*Task*
From the line with "0: (1003, 615, 0.51)" to the line with "16: (910, 623, 0.51)", retype every line exactly, including those two, and leave out the rest of the data below.

*Extracted records*
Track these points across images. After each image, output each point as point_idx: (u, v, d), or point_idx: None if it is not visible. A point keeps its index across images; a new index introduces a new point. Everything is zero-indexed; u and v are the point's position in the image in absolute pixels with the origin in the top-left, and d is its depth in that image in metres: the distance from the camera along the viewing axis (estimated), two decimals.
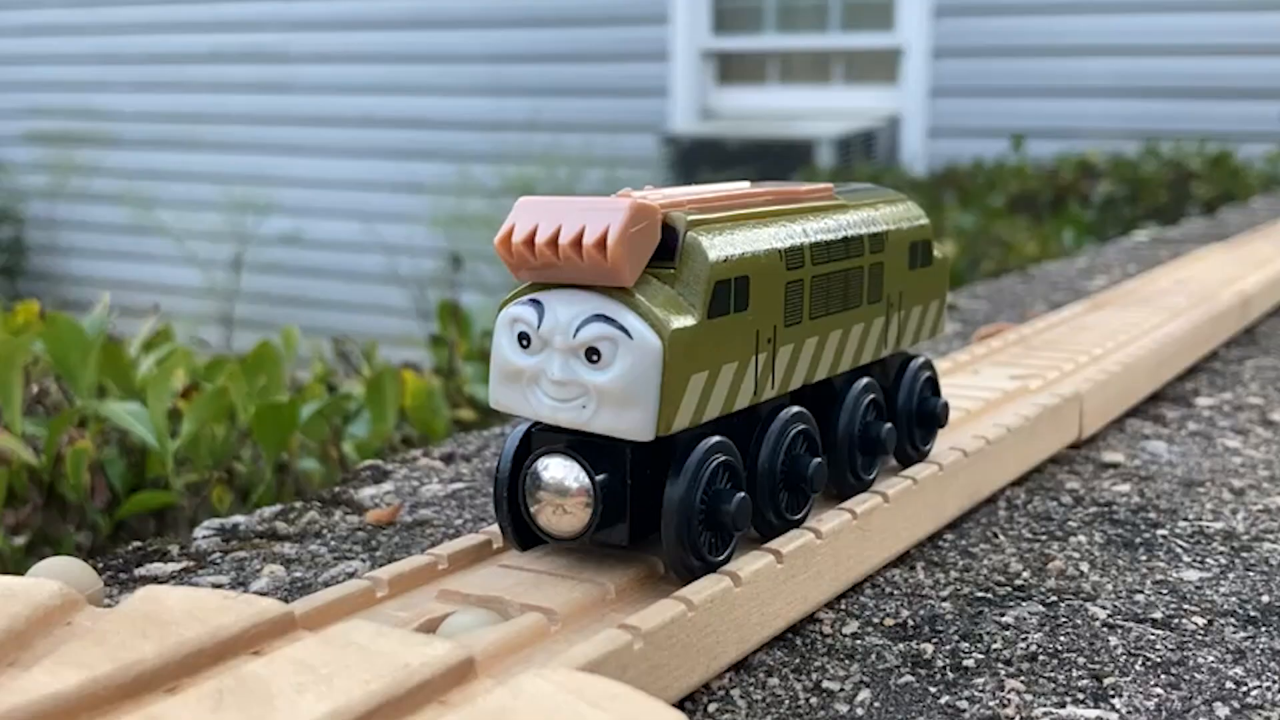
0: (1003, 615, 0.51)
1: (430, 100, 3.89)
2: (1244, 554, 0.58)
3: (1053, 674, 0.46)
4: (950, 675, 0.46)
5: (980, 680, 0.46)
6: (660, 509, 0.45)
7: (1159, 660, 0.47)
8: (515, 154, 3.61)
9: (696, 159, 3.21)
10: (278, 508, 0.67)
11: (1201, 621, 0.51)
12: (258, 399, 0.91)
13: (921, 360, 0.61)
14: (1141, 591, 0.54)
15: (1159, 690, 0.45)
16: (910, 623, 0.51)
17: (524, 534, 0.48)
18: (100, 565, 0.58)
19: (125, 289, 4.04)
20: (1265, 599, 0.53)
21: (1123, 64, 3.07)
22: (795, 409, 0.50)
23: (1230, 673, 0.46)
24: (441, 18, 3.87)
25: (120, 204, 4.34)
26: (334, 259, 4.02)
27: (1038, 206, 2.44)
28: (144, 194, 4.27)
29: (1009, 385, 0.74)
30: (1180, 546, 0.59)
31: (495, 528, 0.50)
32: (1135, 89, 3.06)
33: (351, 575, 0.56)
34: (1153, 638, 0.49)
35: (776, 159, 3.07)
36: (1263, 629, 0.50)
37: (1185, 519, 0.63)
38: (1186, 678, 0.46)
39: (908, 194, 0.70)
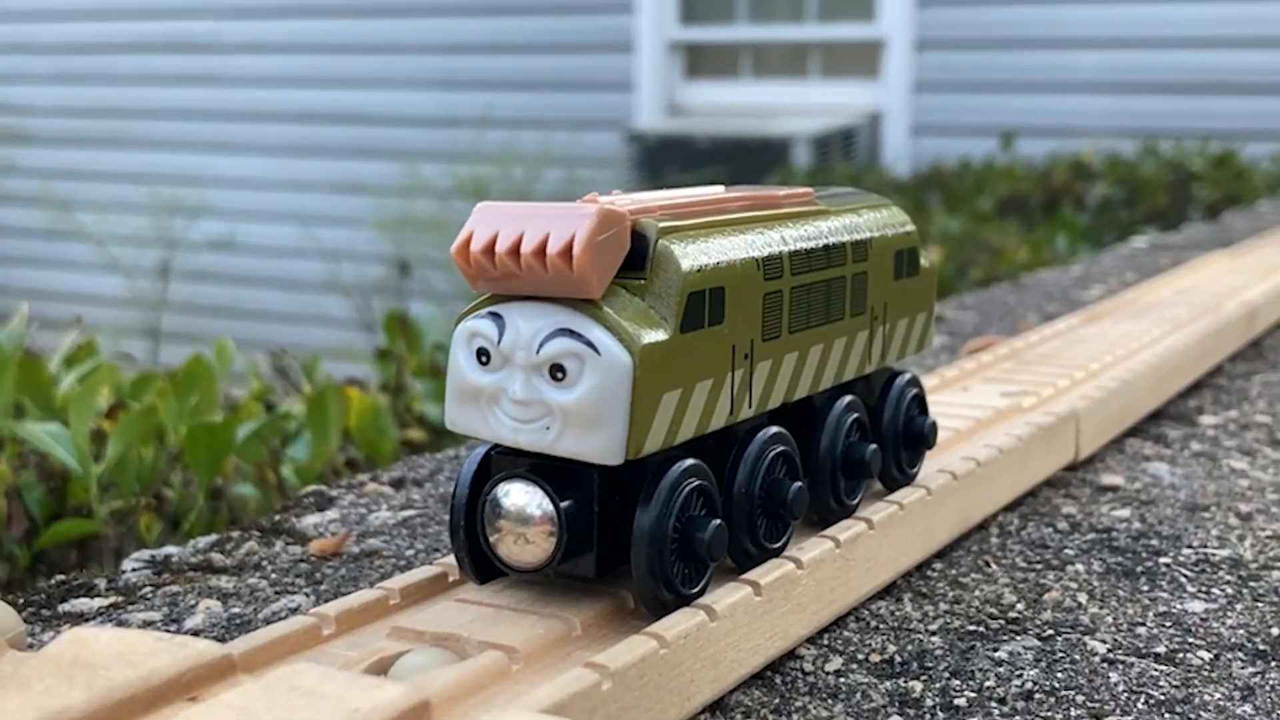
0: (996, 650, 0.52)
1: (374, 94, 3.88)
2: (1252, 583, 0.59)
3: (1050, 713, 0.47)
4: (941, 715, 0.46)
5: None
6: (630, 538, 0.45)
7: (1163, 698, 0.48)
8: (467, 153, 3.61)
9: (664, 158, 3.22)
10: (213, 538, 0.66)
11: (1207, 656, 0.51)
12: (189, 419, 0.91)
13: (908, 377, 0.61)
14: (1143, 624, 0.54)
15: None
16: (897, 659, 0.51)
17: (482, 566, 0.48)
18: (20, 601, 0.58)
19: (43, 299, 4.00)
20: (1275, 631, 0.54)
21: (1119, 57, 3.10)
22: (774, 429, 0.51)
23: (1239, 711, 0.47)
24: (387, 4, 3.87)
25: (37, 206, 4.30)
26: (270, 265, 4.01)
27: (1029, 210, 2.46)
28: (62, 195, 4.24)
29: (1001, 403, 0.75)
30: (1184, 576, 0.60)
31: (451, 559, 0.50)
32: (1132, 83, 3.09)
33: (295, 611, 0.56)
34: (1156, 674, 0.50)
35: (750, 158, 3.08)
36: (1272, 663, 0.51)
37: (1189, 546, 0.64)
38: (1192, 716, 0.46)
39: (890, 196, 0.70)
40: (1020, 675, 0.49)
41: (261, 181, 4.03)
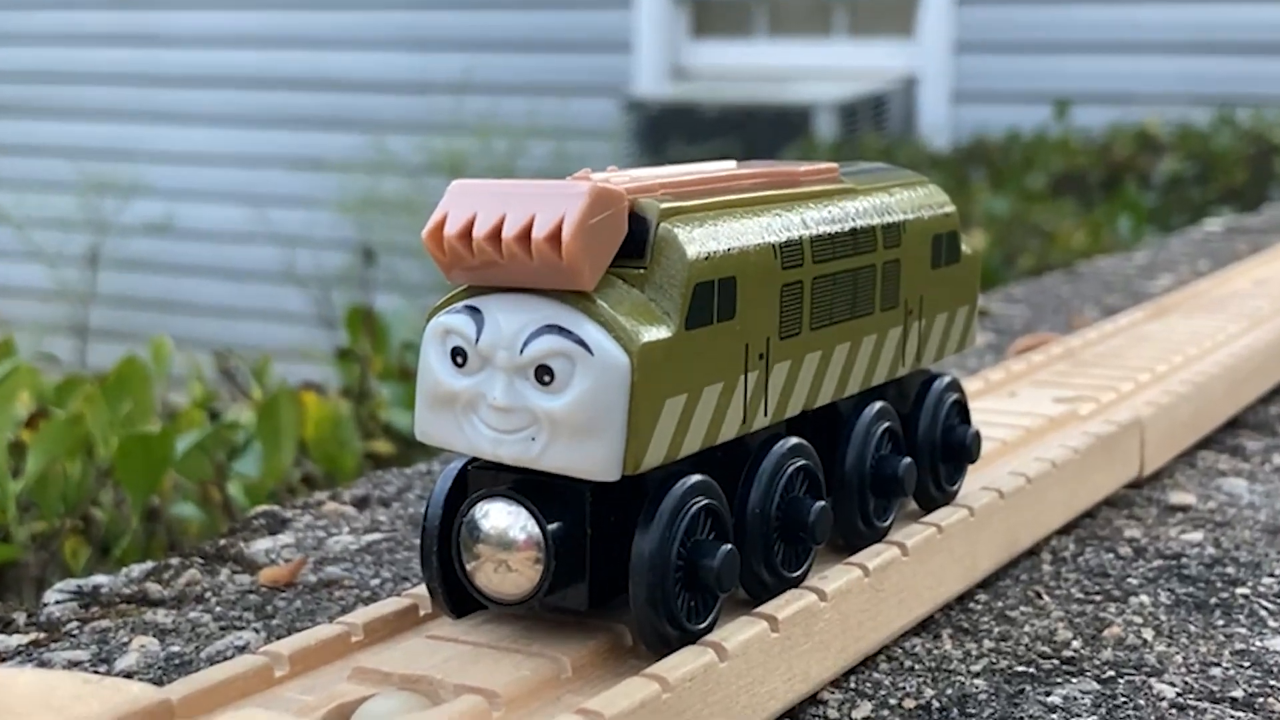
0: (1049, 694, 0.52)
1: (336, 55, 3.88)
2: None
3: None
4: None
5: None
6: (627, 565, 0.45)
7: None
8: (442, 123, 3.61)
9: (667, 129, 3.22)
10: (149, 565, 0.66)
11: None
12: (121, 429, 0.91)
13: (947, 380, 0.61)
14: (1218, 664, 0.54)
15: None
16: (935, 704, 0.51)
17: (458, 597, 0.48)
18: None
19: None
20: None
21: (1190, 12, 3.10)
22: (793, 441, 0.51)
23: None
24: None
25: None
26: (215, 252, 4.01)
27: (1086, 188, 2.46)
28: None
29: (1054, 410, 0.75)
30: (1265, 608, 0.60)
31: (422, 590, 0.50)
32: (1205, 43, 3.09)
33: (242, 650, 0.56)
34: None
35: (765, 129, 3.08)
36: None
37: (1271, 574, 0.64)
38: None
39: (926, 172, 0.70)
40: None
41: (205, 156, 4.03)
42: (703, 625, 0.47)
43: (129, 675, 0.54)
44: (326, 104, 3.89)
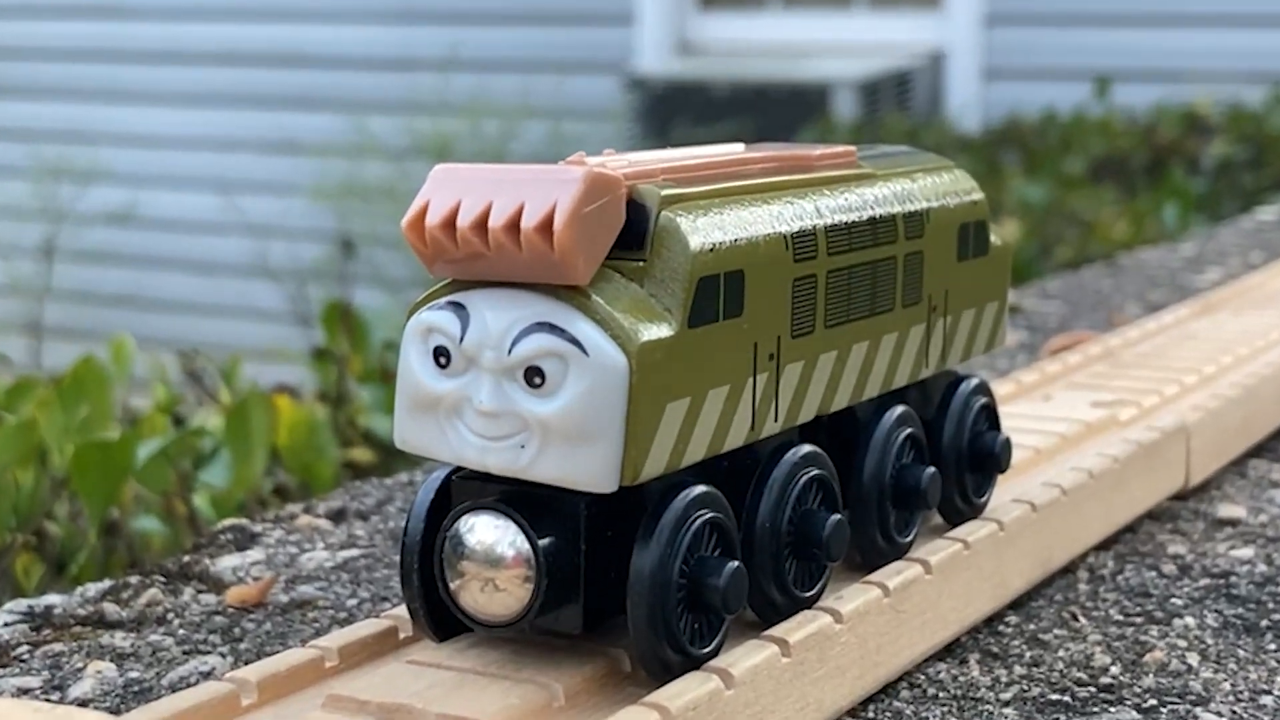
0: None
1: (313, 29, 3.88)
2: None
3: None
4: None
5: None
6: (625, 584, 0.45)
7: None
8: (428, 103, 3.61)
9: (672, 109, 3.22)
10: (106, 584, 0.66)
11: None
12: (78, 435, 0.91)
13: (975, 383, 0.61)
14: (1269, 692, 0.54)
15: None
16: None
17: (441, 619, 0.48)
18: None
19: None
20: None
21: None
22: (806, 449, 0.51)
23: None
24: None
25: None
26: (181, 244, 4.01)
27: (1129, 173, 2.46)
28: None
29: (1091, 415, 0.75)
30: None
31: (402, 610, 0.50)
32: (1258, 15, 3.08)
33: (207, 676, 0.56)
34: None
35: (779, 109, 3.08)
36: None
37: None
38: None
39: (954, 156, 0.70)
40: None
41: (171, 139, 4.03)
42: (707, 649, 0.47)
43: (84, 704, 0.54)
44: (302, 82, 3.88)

*Solution for this task*
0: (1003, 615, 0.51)
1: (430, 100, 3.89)
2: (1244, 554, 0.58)
3: (1053, 674, 0.46)
4: (950, 675, 0.46)
5: (980, 680, 0.46)
6: (660, 509, 0.45)
7: (1159, 660, 0.47)
8: (515, 154, 3.61)
9: (696, 159, 3.21)
10: (278, 508, 0.67)
11: (1201, 621, 0.51)
12: (258, 399, 0.91)
13: (921, 360, 0.61)
14: (1141, 591, 0.54)
15: (1159, 690, 0.45)
16: (910, 623, 0.51)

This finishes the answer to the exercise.